◆ DATA FOR ANALYSIS ◆
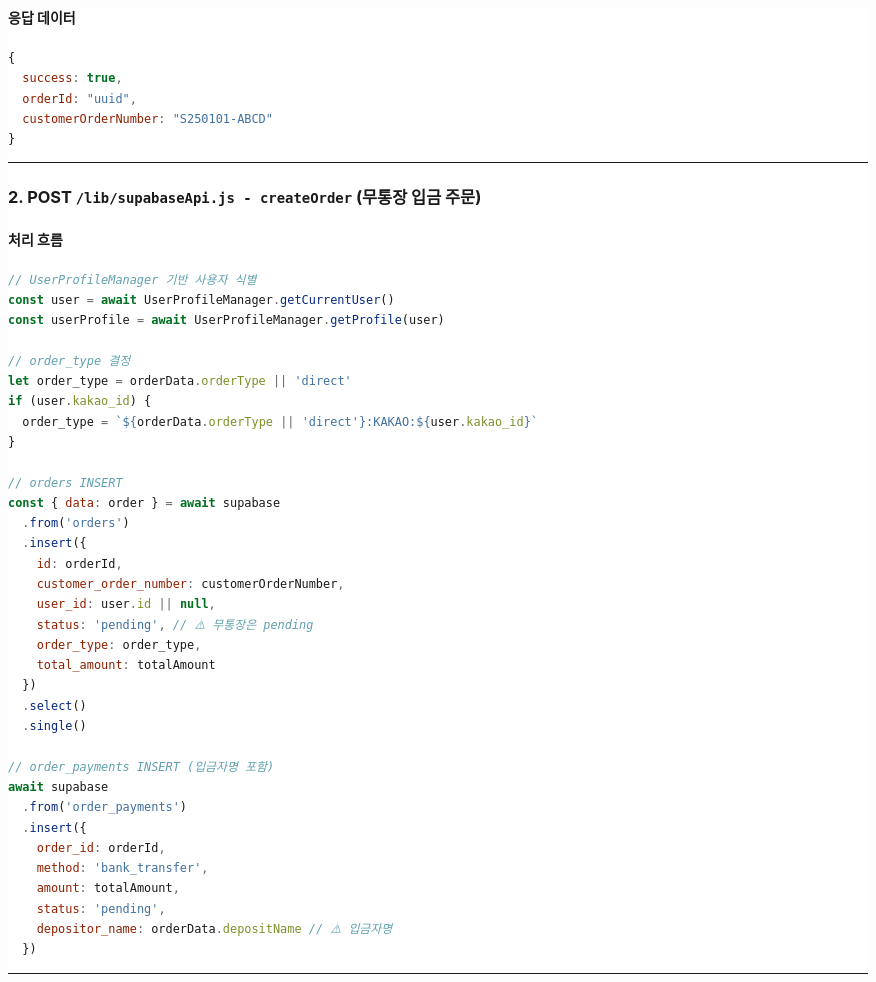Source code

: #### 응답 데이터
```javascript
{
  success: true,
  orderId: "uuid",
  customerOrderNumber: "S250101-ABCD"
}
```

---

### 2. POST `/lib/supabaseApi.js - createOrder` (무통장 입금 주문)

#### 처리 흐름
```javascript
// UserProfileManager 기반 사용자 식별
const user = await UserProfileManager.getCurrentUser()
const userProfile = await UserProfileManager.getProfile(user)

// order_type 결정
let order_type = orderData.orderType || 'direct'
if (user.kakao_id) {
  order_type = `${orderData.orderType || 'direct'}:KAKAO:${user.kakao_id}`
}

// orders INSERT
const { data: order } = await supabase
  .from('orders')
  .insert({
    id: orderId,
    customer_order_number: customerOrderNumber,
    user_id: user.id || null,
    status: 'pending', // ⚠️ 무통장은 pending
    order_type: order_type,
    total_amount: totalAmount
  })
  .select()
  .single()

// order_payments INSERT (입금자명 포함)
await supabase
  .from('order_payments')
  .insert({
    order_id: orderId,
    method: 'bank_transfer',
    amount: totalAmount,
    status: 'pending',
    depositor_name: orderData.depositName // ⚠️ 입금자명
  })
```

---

* * *

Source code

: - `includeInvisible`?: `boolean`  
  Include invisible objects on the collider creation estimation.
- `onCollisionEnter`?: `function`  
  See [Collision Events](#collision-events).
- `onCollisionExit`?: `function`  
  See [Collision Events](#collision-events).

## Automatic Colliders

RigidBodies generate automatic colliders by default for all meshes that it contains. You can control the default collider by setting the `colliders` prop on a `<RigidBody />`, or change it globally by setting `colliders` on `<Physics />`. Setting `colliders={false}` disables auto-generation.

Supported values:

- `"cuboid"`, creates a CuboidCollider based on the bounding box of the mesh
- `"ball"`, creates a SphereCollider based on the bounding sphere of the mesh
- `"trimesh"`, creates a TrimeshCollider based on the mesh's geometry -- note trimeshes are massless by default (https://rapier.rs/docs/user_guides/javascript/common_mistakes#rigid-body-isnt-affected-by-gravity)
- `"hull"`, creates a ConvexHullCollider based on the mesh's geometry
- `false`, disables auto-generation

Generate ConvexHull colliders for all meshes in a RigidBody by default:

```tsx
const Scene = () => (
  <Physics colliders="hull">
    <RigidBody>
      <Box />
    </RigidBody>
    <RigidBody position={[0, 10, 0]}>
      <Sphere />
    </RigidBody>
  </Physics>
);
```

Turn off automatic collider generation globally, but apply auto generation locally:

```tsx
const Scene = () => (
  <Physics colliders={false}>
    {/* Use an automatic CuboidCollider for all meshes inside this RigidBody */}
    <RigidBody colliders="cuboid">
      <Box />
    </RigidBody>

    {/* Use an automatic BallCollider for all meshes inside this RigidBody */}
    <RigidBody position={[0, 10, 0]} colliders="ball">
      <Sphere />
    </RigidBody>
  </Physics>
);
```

---

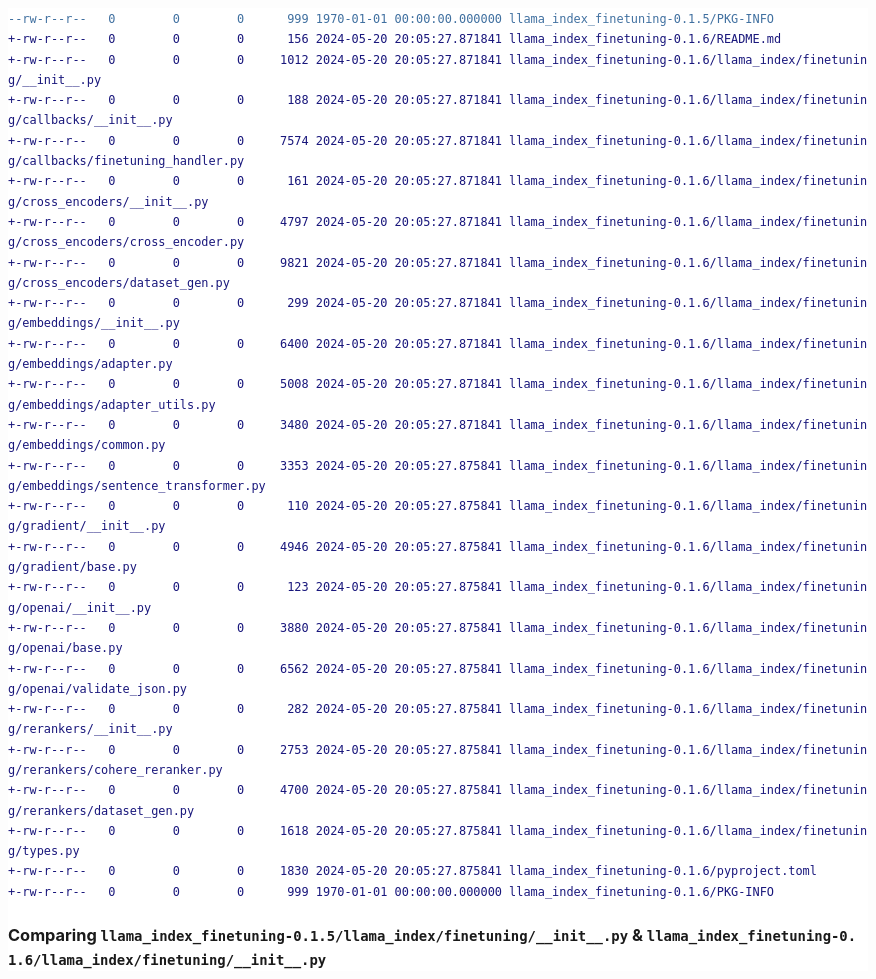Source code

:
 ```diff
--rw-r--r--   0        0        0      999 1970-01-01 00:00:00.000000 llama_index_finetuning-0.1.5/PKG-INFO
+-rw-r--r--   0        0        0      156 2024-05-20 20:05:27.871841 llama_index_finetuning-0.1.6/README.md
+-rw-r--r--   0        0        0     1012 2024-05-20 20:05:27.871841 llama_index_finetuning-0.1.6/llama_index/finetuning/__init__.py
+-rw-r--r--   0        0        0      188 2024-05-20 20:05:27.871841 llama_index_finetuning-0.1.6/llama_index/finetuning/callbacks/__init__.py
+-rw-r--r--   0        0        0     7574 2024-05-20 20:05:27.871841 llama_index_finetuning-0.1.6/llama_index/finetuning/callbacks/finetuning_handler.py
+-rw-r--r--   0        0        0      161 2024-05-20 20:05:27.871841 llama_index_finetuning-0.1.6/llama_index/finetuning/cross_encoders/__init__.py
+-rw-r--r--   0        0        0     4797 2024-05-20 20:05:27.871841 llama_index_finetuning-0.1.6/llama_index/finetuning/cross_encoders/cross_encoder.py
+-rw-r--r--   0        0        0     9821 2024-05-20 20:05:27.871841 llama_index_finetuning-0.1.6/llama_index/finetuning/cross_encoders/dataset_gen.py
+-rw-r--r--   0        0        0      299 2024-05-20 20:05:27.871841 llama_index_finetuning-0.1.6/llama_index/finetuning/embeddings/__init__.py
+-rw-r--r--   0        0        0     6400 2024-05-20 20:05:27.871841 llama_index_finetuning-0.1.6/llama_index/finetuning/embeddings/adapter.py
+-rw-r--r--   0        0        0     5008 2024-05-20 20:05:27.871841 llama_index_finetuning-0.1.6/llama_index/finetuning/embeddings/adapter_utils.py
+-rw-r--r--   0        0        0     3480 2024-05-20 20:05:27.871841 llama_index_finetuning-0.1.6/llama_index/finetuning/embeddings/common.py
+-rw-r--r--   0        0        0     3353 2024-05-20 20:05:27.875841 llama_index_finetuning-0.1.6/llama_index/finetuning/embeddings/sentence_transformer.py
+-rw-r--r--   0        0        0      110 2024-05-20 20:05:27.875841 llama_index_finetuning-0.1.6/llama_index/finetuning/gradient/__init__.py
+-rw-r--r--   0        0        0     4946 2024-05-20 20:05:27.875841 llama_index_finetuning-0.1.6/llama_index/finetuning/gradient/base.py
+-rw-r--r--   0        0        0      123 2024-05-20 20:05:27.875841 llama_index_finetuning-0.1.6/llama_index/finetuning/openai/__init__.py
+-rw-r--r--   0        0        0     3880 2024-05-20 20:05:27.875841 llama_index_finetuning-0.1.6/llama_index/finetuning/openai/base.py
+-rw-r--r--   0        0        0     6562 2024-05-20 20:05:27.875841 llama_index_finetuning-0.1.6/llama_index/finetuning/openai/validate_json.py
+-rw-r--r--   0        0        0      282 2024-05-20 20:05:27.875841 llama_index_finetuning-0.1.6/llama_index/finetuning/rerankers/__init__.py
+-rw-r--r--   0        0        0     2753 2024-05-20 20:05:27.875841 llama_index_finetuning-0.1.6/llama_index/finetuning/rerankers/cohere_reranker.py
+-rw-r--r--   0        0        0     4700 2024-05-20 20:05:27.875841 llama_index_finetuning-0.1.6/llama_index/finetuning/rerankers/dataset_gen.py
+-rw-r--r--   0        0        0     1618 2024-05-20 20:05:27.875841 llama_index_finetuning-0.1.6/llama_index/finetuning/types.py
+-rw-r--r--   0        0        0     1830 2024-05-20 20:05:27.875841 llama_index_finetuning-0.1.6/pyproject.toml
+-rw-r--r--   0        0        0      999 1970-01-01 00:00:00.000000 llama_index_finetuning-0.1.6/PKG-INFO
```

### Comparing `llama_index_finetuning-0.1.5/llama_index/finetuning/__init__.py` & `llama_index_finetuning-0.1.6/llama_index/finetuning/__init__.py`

◆ WHAT NEEDS TO BE DONE ◆
If a line of the data includes the word "orderData", it counts; give how many lines do, as a bare number.

◆ REPLY ◆
3